#### PASSAGE PRÉSENTÉ
'''

En mai 2018, le président français Emmanuel Macron prononçait un discours en Australie, à Sidney, dans lequel il incombait ses partenaires indiens et australiens de s’unir pour former un front commun, solide, et capable de contrebalancer ou du moins, de limiter l’hégémonie chinoise galopante dans la région pacifique. Le Japon, un pays asiatique, et auquel le président français s’adressait pourtant indirectement lors de son appel à la solidarité, mène une politique complexe dans cette zone menacée par la Chine, qui revendique avec de plus en plus d’assurance les archipels de la mer de Chine et ses ZEE.
UN ACTEUR ECONOMIQUE DE TAILLE
Les 125 millions de Japonais prennent de plus en plus conscience de la délicatesse de toute éventuelle action diplomatique envers la Chine dans la région Pacifique. Si le premier ministre nippon annonçait en 2016 son souhait d’un « Indopacifique libre et ouvert » tant dans ses échanges commerciaux que dans sa géopolitique, la BRI (Belt and Roas Initiative) chinoise vient contrecarrer ce bel idéal d’espace maritime ouvert.

'''

#### OBJECTIF 1
D'après le passage présenté, combien de Japonais y a-t-il ?

#### ENREGISTREMENTS FOURNIS
'''

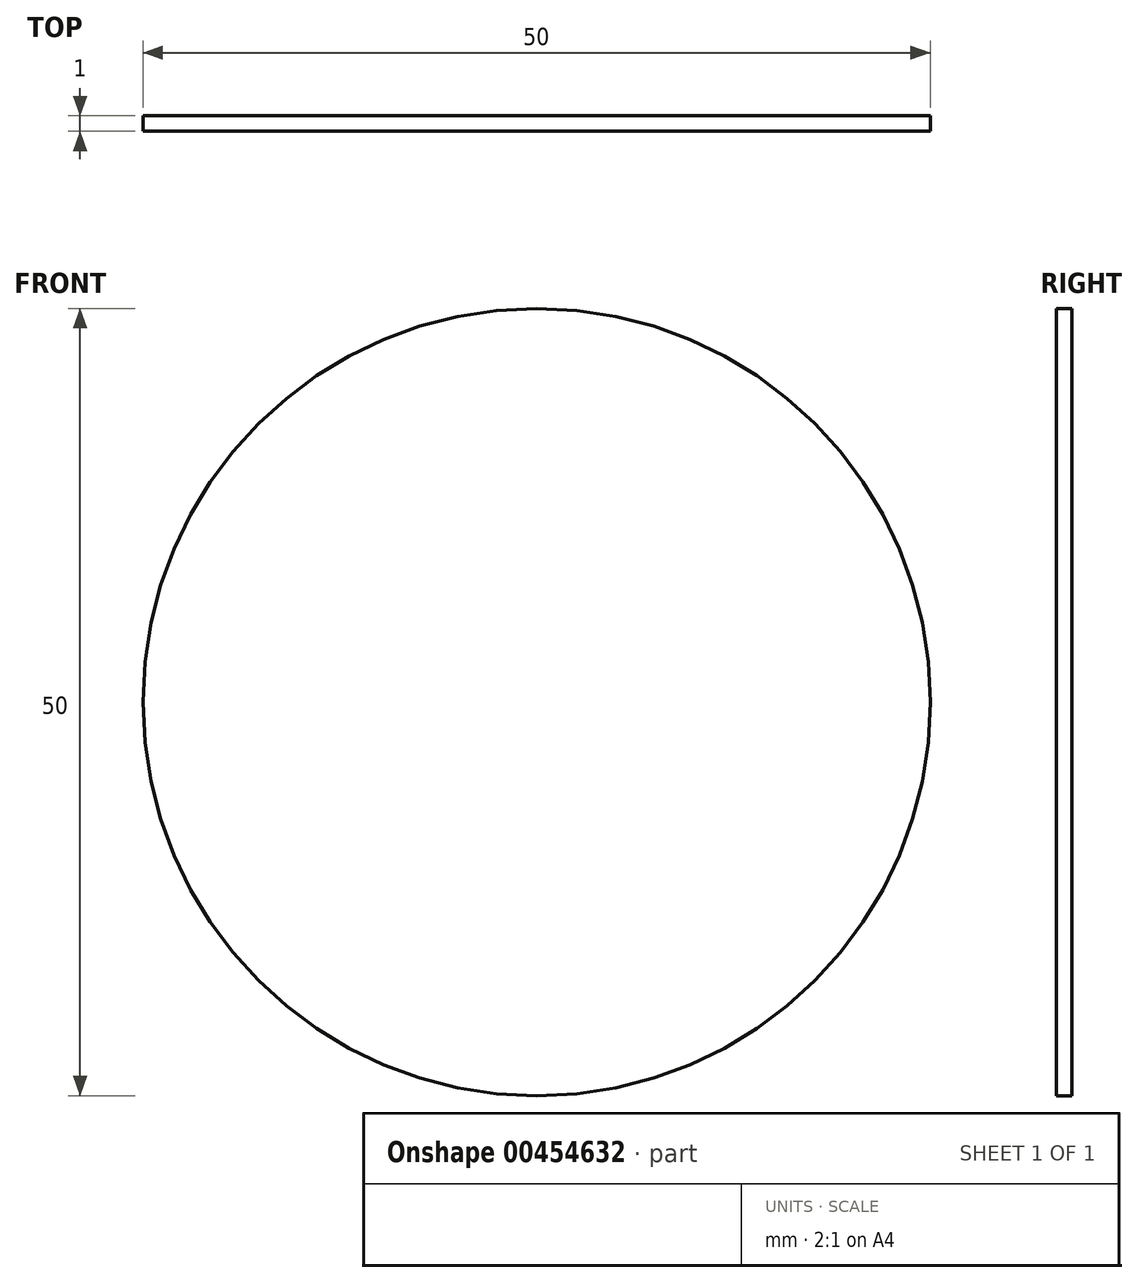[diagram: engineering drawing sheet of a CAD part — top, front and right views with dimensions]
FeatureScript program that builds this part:
annotation { "Feature Type Name" : "Feature", "Feature Type Description" : "" }
export const myFeature = defineFeature(function(context is Context, id is Id, definition is map)
    precondition{}
    {
        {
            var Q0;
            Q0=qCreatedBy(makeId("Front.planeOp"),FACE);
            var sketch = newSketch(context, id + "F0", { "sketchPlane" : qUnion([Q0])});
            skCircle(sketch, "E0", {"center": v(0, 0) * mm, "radius": 25 * mm});
            skSolve(sketch);
        }
        {
            var Q0;
            Q0=makeQuery(id+"F0.imprint","IMPRINT",FACE,{"disambiguationData":[TD([[makeQuery(id+"F0.imprint","IMPRINT",EDGE,{"derivedFrom":sQuery(id+"F0.wireOp",EDGE,"E0")}),1.0]])]});
            extrude(context, id + "F1", {"entities" : qUnion([Q0]), "depth" : 1 * mm});
        }
    });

'''

#### OBJECTIF 2
Transformez les lignes des enregistrements en une liste JSON de chaînes, à raison d'une chaîne par ligne, en omettant les lignes vides. Les images ne doivent pas figurer dans la réponse.

#### RÉSULTAT ATTENDU 1
125 millions.

#### RÉSULTAT ATTENDU 2
[
  "[diagram: engineering drawing sheet of a CAD part — top, front and right views with dimensions]",
  "FeatureScript program that builds this part:",
  "annotation { \"Feature Type Name\" : \"Feature\", \"Feature Type Description\" : \"\" }",
  "export const myFeature = defineFeature(function(context is Context, id is Id, definition is map)",
  "    precondition{}",
  "    {",
  "        {",
  "            var Q0;",
  "            Q0=qCreatedBy(makeId(\"Front.planeOp\"),FACE);",
  "            var sketch = newSketch(context, id + \"F0\", { \"sketchPlane\" : qUnion([Q0])});",
  "            skCircle(sketch, \"E0\", {\"center\": v(0, 0) * mm, \"radius\": 25 * mm});",
  "            skSolve(sketch);",
  "        }",
  "        {",
  "            var Q0;",
  "            Q0=makeQuery(id+\"F0.imprint\",\"IMPRINT\",FACE,{\"disambiguationData\":[TD([[makeQuery(id+\"F0.imprint\",\"IMPRINT\",EDGE,{\"derivedFrom\":sQuery(id+\"F0.wireOp\",EDGE,\"E0\")}),1.0]])]});",
  "            extrude(context, id + \"F1\", {\"entities\" : qUnion([Q0]), \"depth\" : 1 * mm});",
  "        }",
  "    });"
]